**REQUIREMENT:** Set down the line containing "színvonalat." and every line that follows it in the listing below, exactly as written and with nothing added.

**RECORD EXTRACTS:**
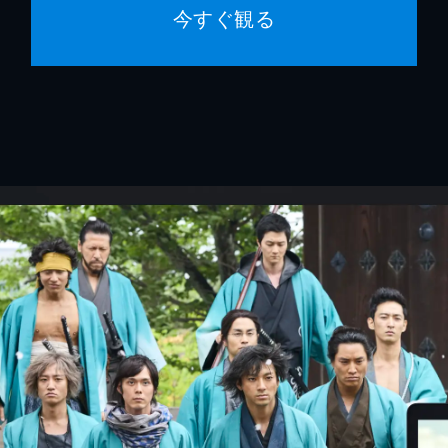
今すぐ観る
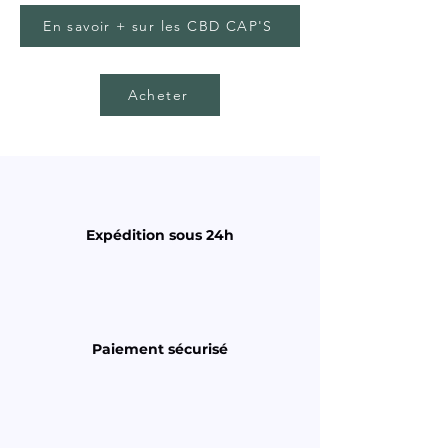
En savoir + sur les CBD CAP'S
Acheter
Expédition sous 24h
Paiement sécurisé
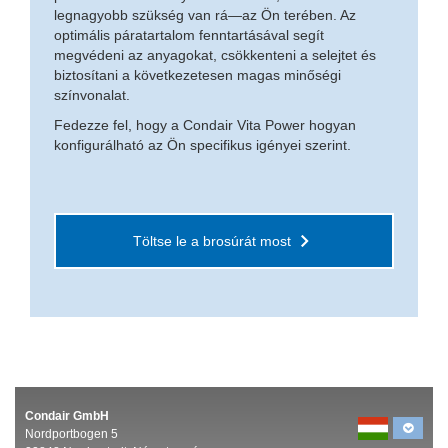
legnagyobb szükség van rá—az Ön terében. Az
optimális páratartalom fenntartásával segít
megvédeni az anyagokat, csökkenteni a selejtet és
biztosítani a következetesen magas minőségi
színvonalat.
Fedezze fel, hogy a Condair Vita Power hogyan
konfigurálható az Ön specifikus igényei szerint.
Töltse le a brosúrát most
Condair GmbH
Nordportbogen 5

**SOLUTION TO THIS EXERCISE:**
színvonalat.
Fedezze fel, hogy a Condair Vita Power hogyan
konfigurálható az Ön specifikus igényei szerint.
Töltse le a brosúrát most
Condair GmbH
Nordportbogen 5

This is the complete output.